16. The method of claim 15, wherein the one or more rules cause the machine learning model to include one or more tags, from a plurality of tags associated with the particular customer, in the recommended subject line.
17. The method of claim 10, wherein the prompt causes the machine learning model to determine (a) first tag of a plurality of tags categorizing the electronic message, and (b) a semantic description of the electronic message.
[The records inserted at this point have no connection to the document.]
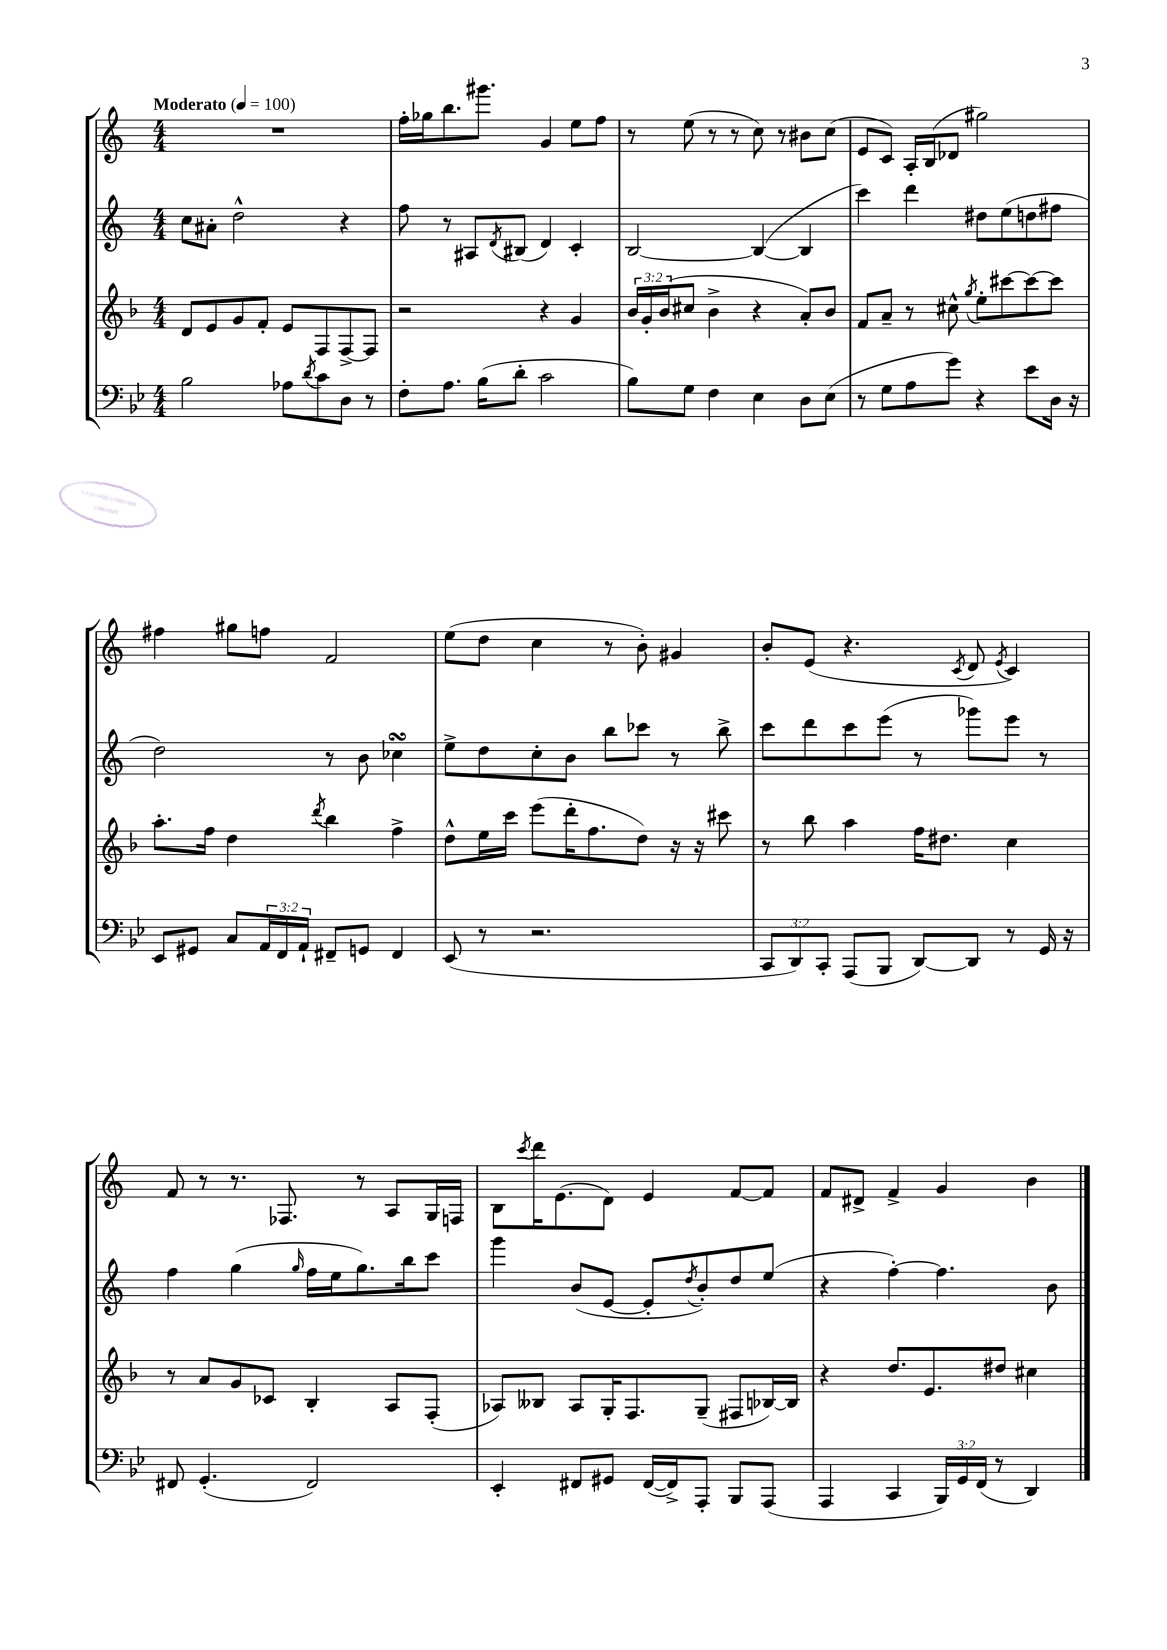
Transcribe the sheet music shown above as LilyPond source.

<<
\new StaffGroup <<
\new Staff = "s0" {
    \clef treble \key c \major \numericTimeSignature \time 4/4 \tempo "Moderato" 4 = 100
    R1 |
    f''16-. ges''16 b''8. gis'''8. g'4 e''8 f''8 |
    r8 e''8( r8 r8 c''8) r8 bis'8 c''8( |
    e'8 c'8) a16-. b16( des'8 gis''2) |
    fis''4 gis''8 f''8 f'2 |
    e''8( d''8 c''4 r8 b'8-.) gis'4 |
    b'8-. e'8( r4. \acciaccatura { c'8 } d'8 \acciaccatura { e'8 } c'4) |
    f'8 r8 r8. fes8. r8 a8 g16 f16 |
    b8 \acciaccatura { c'''8 } d'''16 e'8.( d'8) e'4 f'8~ f'8 |
    f'8 dis'8-> f'4-> g'4 b'4 \bar "|." |
}
\new Staff = "s1" {
    \clef treble \key c \major \numericTimeSignature \time 4/4
    c''8 ais'8-. d''2-^ r4 |
    f''8 r8 ais8 \acciaccatura { d'8 } bis8( d'4) c'4-. |
    b2~ b4~( b4 |
    c'''4) d'''4 dis''8 e''8( d''8 fis''8 |
    d''2) r8 b'8 ces''4\turn |
    e''8-> d''8 c''8-. b'8 b''8 ces'''8 r8 b''8-> |
    c'''8 d'''8 c'''8 e'''8( r8 ges'''8) e'''8 r8 |
    f''4 g''4( \grace { g''16 } f''16 e''16 g''8.) b''16 c'''8 |
    g'''4 b'8( e'8~ e'8-. \acciaccatura { d''8 } b'8-.) d''8 e''8( |
    r4 f''4~-.) f''4. b'8 \bar "|." |
}
\new Staff = "s2" {
    \clef treble \key f \major \numericTimeSignature \time 4/4 \override Staff.TupletNumber.text = #tuplet-number::calc-fraction-text
    d'8 e'8 g'8 f'8-. e'8 f8 f8~-> f8 |
    r2 r4 g'4 |
    \tuplet 3/2 { bes'16 g'16-. bes'16( } cis''8 bes'4-> r4 a'8-.) bes'8 |
    f'8 a'8-- r8 cis''8-^ \acciaccatura { g''8 } e''8-. cis'''8~ cis'''8~ cis'''8 |
    a''8.-. f''16 d''4 \acciaccatura { d'''8 } bes''4 f''4-> |
    d''8-^ e''16 c'''16 e'''8( d'''16-. f''8. d''8) r16 r16 cis'''8 |
    r8 bes''8 a''4 f''16 dis''8. c''4 |
    r8 a'8 g'8 ces'8 bes4-. a8 f8-.( |
    aes8) beses8 aes8 g16-. f8. g8--( fis8 bes16~) bes16 |
    r4 d''8. e'8. dis''8 cis''4 \bar "|." |
}
\new Staff = "s3" {
    \clef bass \key bes \major \numericTimeSignature \time 4/4 \override Staff.TupletNumber.text = #tuplet-number::calc-fraction-text
    bes2 aes8 \acciaccatura { d'8 } c'8 d8 r8 |
    f8-. a8. bes16( d'8-. c'2 |
    bes8) g8 f4 ees4 d8 ees8( |
    r8 g8 a8 g'8) r4 ees'8 d16 r16 |
    ees,8 gis,8 c8 \tuplet 3/2 { a,16 f,16 a,16-! } fis,8-- g,8 fis,4 |
    ees,8( r8 r2. |
    \tuplet 3/2 { c,8 d,8) c,8-. } a,,8( bes,,8 d,8~) d,8 r8 g,16 r16 |
    fis,8 g,4.-.( fis,2) |
    ees,4-. fis,8 gis,8 fis,16~( fis,16->) a,,8-. bes,,8 a,,8( |
    a,,4 c,4 \tuplet 3/2 { bes,,16) g,16 f,16( } r8 d,4) \bar "|." |
}
>>
>>
\layout { \context { \Score \remove "Bar_number_engraver" } }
18. The method of claim 10, further comprising:
determining a difference between tokens included in the recommended subject and tokens included in the subject; and
updating the machine learning model based on a difference between the current subject and the updated subject.
19. A system comprising:
at least one device including a hardware processor;
the system being configured to perform operations comprising:
receiving a first electronic message comprising at least part of an electronic conversation with a particular customer, the electronic message comprising a current subject that describes the electronic message;
obtaining content information of one or more electronic messages related to the electronic conversation;
obtaining context information associated with the particular customer for interpreting the electronic conversation, wherein the context information comprises customer-specific interactions and data;
generating a prompt for a machine learning model trained to output recommended subjects for electronic conversations, wherein the prompt incorporates the content information and the context information;
applying the machine learning model to the prompt, to obtain a recommended subject;
updating the electronic conversation by replacing the current subject with the recommended subject; and
logging the updated electronic conversation in a database that associates the one or more electronic messages with the recommended subject.
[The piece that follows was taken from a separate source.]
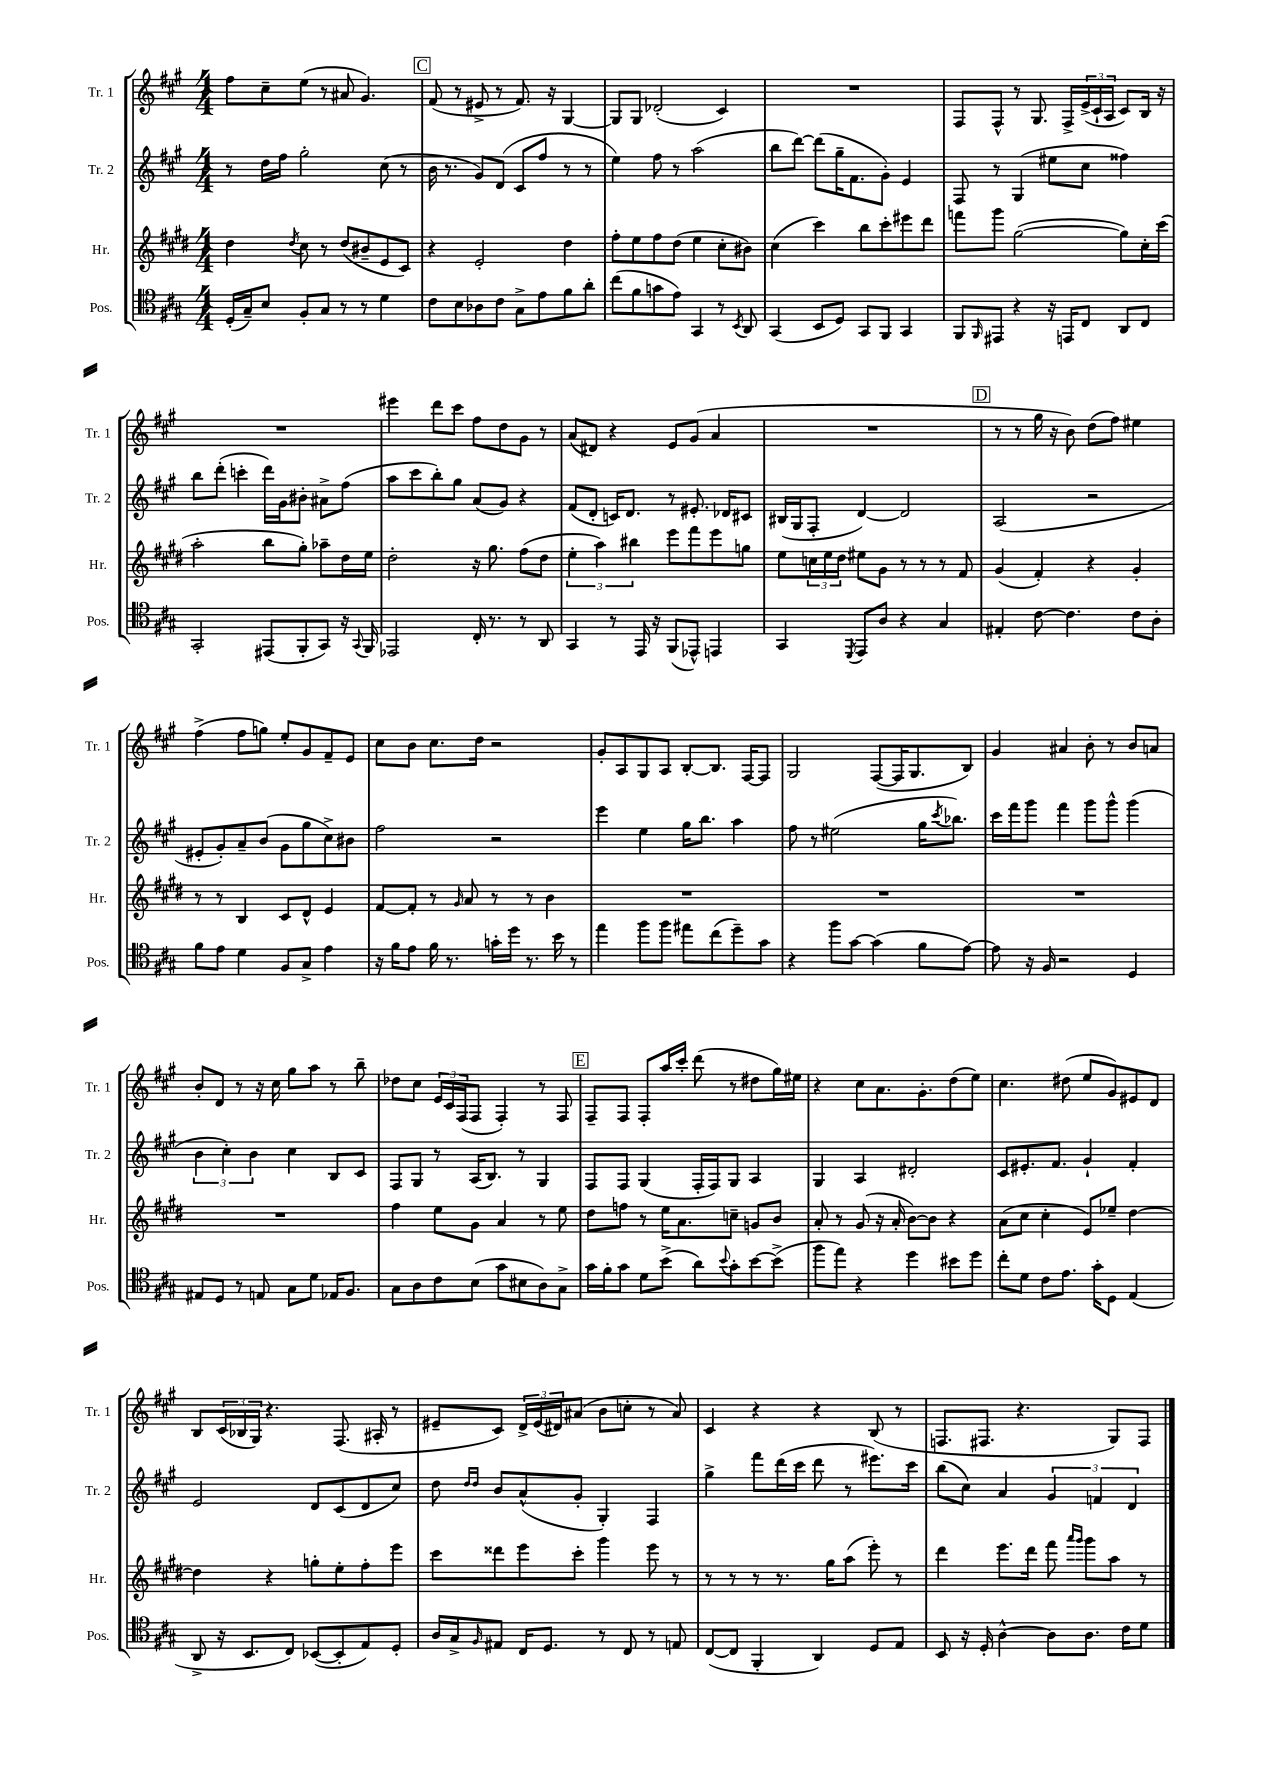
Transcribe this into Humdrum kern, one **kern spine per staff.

20. The system of claim 19, wherein the operations further comprise:
receiving a search query comprising one or more terms found in the recommended subject but not found in the current subject;
responsive to the search query: surfacing the updated electronic conversation as a search result;
receiving a request to filter a plurality of electronic conversations based on one or more filtering criteria, wherein the one or more filtering criteria comprise at least one criterion associated with the recommended subject but not associated with the current subject; and
responsive to the request: generating a filtered list of electronic conversations comprising the updated electronic conversation.